Rich Mullins was a musical hero to me. I didn’t have the Beatles or Bob Dylan. But in the Christian world and the plastic music of that time, Rich was real to me. In a time and place when you felt like you had to “look good” on the outside, Rich was a mess on the outside because he was a mess on the inside and his songs reflected that very real struggle.
His life modeled what I’ve felt for many years in my own life. There is so much in the last 5 years I’ve gone through theologically and spiritually, so the life of Rich Mullins still impacts me 25 years after his death.

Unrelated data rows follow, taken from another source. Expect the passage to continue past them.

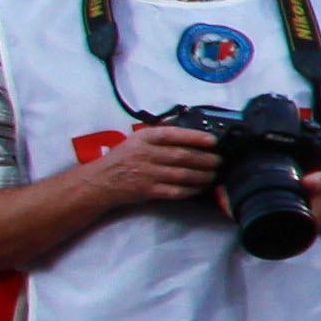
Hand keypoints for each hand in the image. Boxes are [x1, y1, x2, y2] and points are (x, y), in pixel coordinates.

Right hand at [97, 124, 226, 214]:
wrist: (100, 181)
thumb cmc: (122, 159)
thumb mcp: (137, 140)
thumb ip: (159, 135)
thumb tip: (189, 129)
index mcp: (144, 138)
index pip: (173, 135)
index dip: (195, 137)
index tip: (213, 140)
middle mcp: (145, 154)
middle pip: (182, 156)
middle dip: (205, 159)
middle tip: (220, 161)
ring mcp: (146, 174)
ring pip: (181, 174)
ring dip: (202, 175)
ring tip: (214, 174)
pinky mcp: (147, 190)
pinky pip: (175, 190)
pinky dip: (190, 189)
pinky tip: (200, 188)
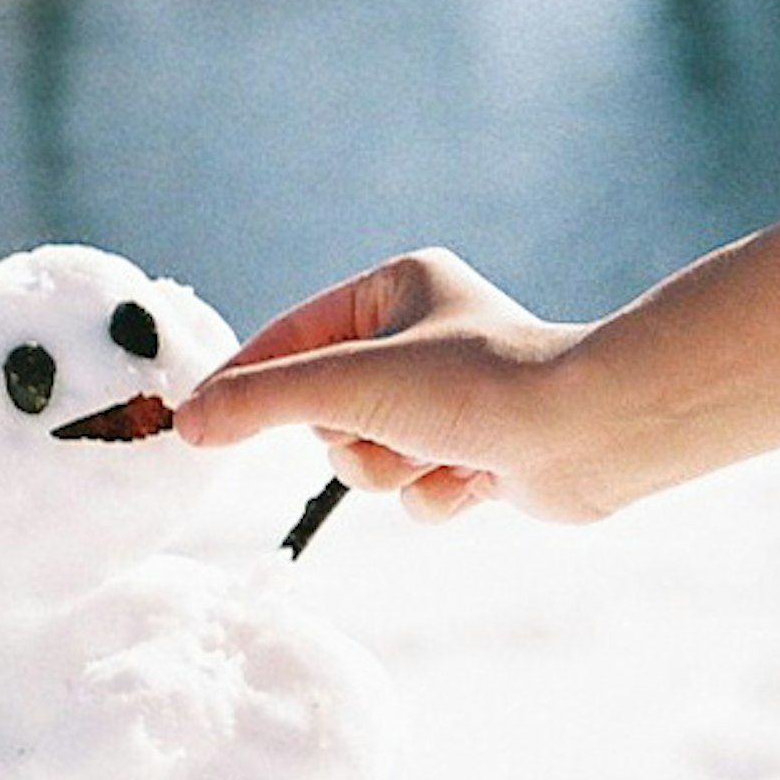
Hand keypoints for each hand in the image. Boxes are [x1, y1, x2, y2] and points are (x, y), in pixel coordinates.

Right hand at [177, 249, 591, 520]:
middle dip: (351, 434)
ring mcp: (451, 397)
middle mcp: (424, 336)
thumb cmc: (479, 385)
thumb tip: (190, 423)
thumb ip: (263, 402)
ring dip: (392, 468)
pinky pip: (415, 488)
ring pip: (368, 455)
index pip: (293, 334)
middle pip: (328, 407)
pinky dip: (436, 492)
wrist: (590, 431)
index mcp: (398, 288)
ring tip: (439, 452)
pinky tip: (478, 477)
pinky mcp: (478, 450)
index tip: (197, 423)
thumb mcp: (352, 382)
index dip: (248, 381)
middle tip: (384, 428)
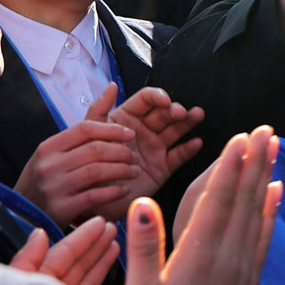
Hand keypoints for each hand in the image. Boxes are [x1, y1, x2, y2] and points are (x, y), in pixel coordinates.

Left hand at [8, 217, 119, 284]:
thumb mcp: (19, 284)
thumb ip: (29, 260)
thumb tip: (41, 233)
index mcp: (34, 283)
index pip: (62, 254)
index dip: (82, 237)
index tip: (101, 222)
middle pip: (75, 267)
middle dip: (95, 247)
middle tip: (114, 229)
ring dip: (101, 267)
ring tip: (116, 249)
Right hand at [13, 119, 140, 227]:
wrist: (21, 216)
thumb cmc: (45, 180)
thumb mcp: (55, 153)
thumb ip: (85, 128)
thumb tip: (112, 88)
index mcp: (48, 147)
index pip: (85, 129)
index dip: (112, 130)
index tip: (130, 133)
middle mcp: (49, 164)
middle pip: (94, 150)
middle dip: (120, 152)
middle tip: (134, 156)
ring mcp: (54, 187)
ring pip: (96, 171)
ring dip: (121, 170)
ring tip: (133, 171)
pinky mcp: (61, 209)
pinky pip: (94, 196)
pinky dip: (113, 191)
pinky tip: (123, 190)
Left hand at [91, 86, 202, 219]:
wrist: (91, 199)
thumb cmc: (87, 165)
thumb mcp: (89, 134)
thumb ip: (99, 109)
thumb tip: (112, 85)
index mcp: (126, 118)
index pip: (146, 100)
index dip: (158, 96)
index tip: (165, 101)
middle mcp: (143, 131)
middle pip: (164, 113)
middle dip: (174, 109)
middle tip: (180, 112)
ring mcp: (154, 149)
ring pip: (175, 130)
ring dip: (187, 122)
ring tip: (197, 114)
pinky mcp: (162, 168)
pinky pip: (178, 155)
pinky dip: (189, 149)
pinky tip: (196, 142)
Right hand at [124, 126, 282, 284]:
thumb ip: (144, 245)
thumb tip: (141, 203)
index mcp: (199, 255)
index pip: (219, 200)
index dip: (230, 166)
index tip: (242, 137)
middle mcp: (228, 257)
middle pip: (245, 200)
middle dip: (255, 162)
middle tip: (267, 130)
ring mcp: (242, 269)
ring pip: (258, 214)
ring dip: (266, 179)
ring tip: (275, 150)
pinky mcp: (249, 282)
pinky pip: (265, 238)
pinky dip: (272, 212)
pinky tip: (276, 194)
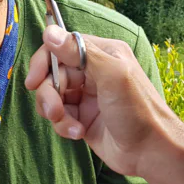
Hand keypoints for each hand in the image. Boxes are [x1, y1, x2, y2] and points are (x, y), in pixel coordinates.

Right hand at [24, 25, 183, 177]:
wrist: (150, 151)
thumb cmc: (138, 110)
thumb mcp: (112, 75)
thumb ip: (80, 52)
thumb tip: (50, 32)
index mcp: (103, 54)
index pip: (62, 47)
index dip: (44, 62)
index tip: (33, 80)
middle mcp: (94, 72)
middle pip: (53, 73)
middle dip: (49, 93)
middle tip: (53, 111)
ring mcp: (87, 96)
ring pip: (53, 96)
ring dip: (55, 112)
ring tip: (71, 126)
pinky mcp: (83, 118)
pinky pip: (60, 116)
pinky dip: (64, 125)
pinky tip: (78, 133)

Tish Harrison Warren writes:
|Amid growing wealth and fame, he took up voluntary poverty and eschewed celebrity because of his convictions about the call of scripture. In front of white, conservative crowds, he sang songs about injustices done to Native Americans and criticized the materialism and insularity of evangelical leaders of his time.|
|Yet he never deconstructed his faith and, till his dying day, loved the church and Christian orthodoxy. (On one of his last tours, he even encouraged his tour mates to read G.K. Chesterton’s “Orthodoxy,” a defense of Christian faith that was one of his favorite books.) His life continues to offer a model for how one can acknowledge both the reality of darkness and also the goodness of God, how one can be both honest and faithful, and how one can admit and grieve the failings in the church yet remain committed to it.|
Rich modeled what I try to carry out in my life. I love Jesus and that love is deeper still after 5 years of craziness. Yet, there is a dark world that needs confronting, and the ugliness of the Church in America still confronts my sensibilities day after day. AND YET, I dearly love the Church.
Life continues to be a huge mixed bag. I still cling to Jesus. I still love the Church.